I maintain a list entitled "most important forces in the world" and on this list is an item called reality fracture, the idea that we (for most definitions of "we" that you could come up with) don't inhabit the same psychological worlds.
This isn't the "people don't share the same values anymore" observation that has always been true as far as I can tell, reality fracture is people literally not understanding the reality of their next door neighbors. Even well-meaning people of good conscience are alien to each other. Even people you know you like, or used to like, are drifting. It's why you go to Thanksgiving and believing that your uncle has gone mad; your uncle, for his part, believes the same about you.
Anyway, this article has lots of things to say and I have lots of thoughts about it, but it did a good job making the idea vivid. And gross.
For pretty much my entire life, culturally iconic media — TV, movies, rock & roll, comic books, video games — were the only visible signs of a cohesive Americanness. I watched the same cartoons that my dad did, and those were the same shorts my grandfather saw in the theater, or at least the same characters he read in the comic strips. These were shared bonds across generations, something to talk about and relate to.
Today, there are no intergenerational cultural touchstones. Thus, there is a comically tragic sense in which the Baby Boomer lament about “the breakdown of consensus” and “divisiveness” really amounts to the disappearance of Bugs Bunny and Popeye from the airwaves, since they had already uprooted everything more meaningful.

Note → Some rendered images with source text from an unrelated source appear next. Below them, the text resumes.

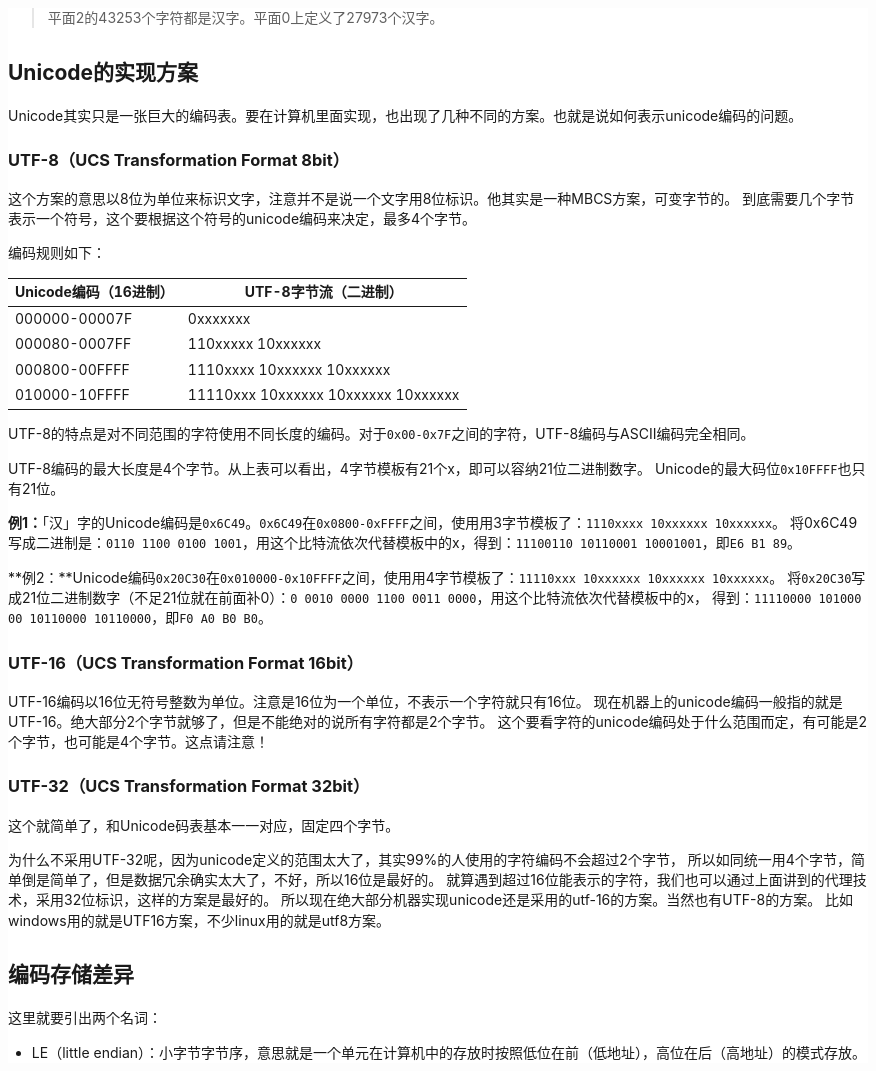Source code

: >
> 平面2的43253个字符都是汉字。平面0上定义了27973个汉字。

## Unicode的实现方案

Unicode其实只是一张巨大的编码表。要在计算机里面实现，也出现了几种不同的方案。也就是说如何表示unicode编码的问题。

### UTF-8（UCS Transformation Format 8bit）

这个方案的意思以8位为单位来标识文字，注意并不是说一个文字用8位标识。他其实是一种MBCS方案，可变字节的。
到底需要几个字节表示一个符号，这个要根据这个符号的unicode编码来决定，最多4个字节。

编码规则如下：

Unicode编码（16进制）|UTF-8字节流（二进制）
------------------|----------------------------------------
000000-00007F     |0xxxxxxx
000080-0007FF     |110xxxxx 10xxxxxx
000800-00FFFF     |1110xxxx 10xxxxxx 10xxxxxx
010000-10FFFF     |11110xxx 10xxxxxx 10xxxxxx 10xxxxxx

UTF-8的特点是对不同范围的字符使用不同长度的编码。对于`0x00-0x7F`之间的字符，UTF-8编码与ASCII编码完全相同。

UTF-8编码的最大长度是4个字节。从上表可以看出，4字节模板有21个x，即可以容纳21位二进制数字。
Unicode的最大码位`0x10FFFF`也只有21位。

**例1：**「汉」字的Unicode编码是`0x6C49`。`0x6C49`在`0x0800-0xFFFF`之间，使用用3字节模板了：`1110xxxx 10xxxxxx 10xxxxxx`。
将0x6C49写成二进制是：`0110 1100 0100 1001`，用这个比特流依次代替模板中的x，得到：`11100110 10110001 10001001`，即`E6 B1 89`。

**例2：**Unicode编码`0x20C30`在`0x010000-0x10FFFF`之间，使用用4字节模板了：`11110xxx 10xxxxxx 10xxxxxx 10xxxxxx`。
将`0x20C30`写成21位二进制数字（不足21位就在前面补0）：`0 0010 0000 1100 0011 0000`，用这个比特流依次代替模板中的x，
得到：`11110000 10100000 10110000 10110000`，即`F0 A0 B0 B0`。

### UTF-16（UCS Transformation Format 16bit）

UTF-16编码以16位无符号整数为单位。注意是16位为一个单位，不表示一个字符就只有16位。
现在机器上的unicode编码一般指的就是UTF-16。绝大部分2个字节就够了，但是不能绝对的说所有字符都是2个字节。
这个要看字符的unicode编码处于什么范围而定，有可能是2个字节，也可能是4个字节。这点请注意！

### UTF-32（UCS Transformation Format 32bit）

这个就简单了，和Unicode码表基本一一对应，固定四个字节。

为什么不采用UTF-32呢，因为unicode定义的范围太大了，其实99%的人使用的字符编码不会超过2个字节，
所以如同统一用4个字节，简单倒是简单了，但是数据冗余确实太大了，不好，所以16位是最好的。
就算遇到超过16位能表示的字符，我们也可以通过上面讲到的代理技术，采用32位标识，这样的方案是最好的。
所以现在绝大部分机器实现unicode还是采用的utf-16的方案。当然也有UTF-8的方案。
比如windows用的就是UTF16方案，不少linux用的就是utf8方案。

## 编码存储差异

这里就要引出两个名词：

* LE（little endian）：小字节字节序，意思就是一个单元在计算机中的存放时按照低位在前（低地址），高位在后（高地址）的模式存放。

And it's not just intergenerational -- that's the whole point of the fracture.
I have to remind my son that if he’s going to pretend to be Sgt. Slaughter or the Big O on the playground, he’s going to have to explain it to the other kids, and don’t expect them to understand if you pop open an invisible can of spinach and punch them in the face. But we quickly discovered the other kids, even the ones that drink from the poisoned faucet of 2020s pop culture, are in the same boat. They all have different streaming services and subscribe to different YouTube channels and, God forbid, TikTokers. Their only overlap is accidental moments of ‘virality’ that are quickly forgotten.
Nothing in common. No common ground to start from. Falling apart.
I just got back from a comedy show and it was bonkers to me how consensus reality, as portrayed by the performers, was not one I recognize. Comedy is a good barometer for what people think is real. It was disorienting and unsettling.
No takeaway. This is the current moment, I guess. You can imagine it accelerating, as we fork off into our own universes even more, each with our private art collections. Who knows where the world goes now.